■ Work request ■
From the Phoenix Fund commentary below, list every per-share price it gives for GoGo wireless.

We then construct a portfolio of these high-yielding asset classes with an emphasis on minimizing correlation of the overall portfolio and maximizing its diversification beyond the typical 60/40 stock/bond portfolio. We finally add a valuation overlay that we utilize across all our portfolios. We allocate a larger position weighting to the most undervalued and attractive investment opportunities, while avoiding owning overpriced assets.
Please note: The Phoenix Portfolio is only available to “Qualified Clients” pursuant to section 205(e) of the Investment Advisors Act of 1940 and section 418 of the Dodd-Frank Act.
The Phoenix Fund kicked off the second quarter with strong results in April. We became more encouraged after a healthy portion of our companies reported good first quarter results. However, this progress reversed in May following the resumption of trade disputes and what seemed to be a unilateral move to de-risk by other investors.
Many of the gains we saw immediately following earnings announcements quickly eroded as the market mood turned bearish. In fact, many of our holdings jumped 10% or more on the day of their earnings announcements. For example, GoGo wireless jumped from $5 to $6 per share in early May after reporting strong results. But the stock subsequently fell to a low of $4 per share by mid-June with absolutely no incremental news or reports.

■ Source material ■

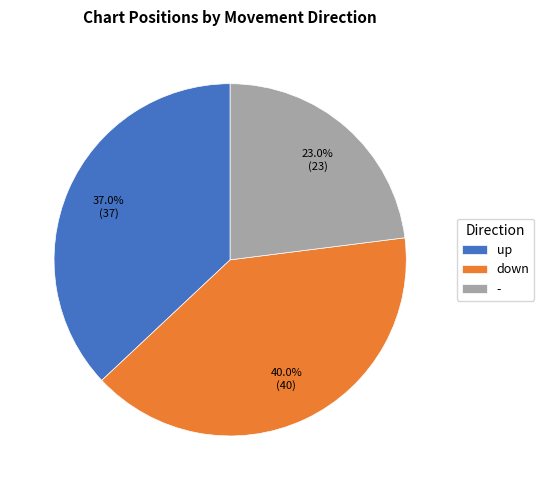

Rank the categories by value from lowest to highest.

-, up, down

■ Response box ■
$5, $6, $4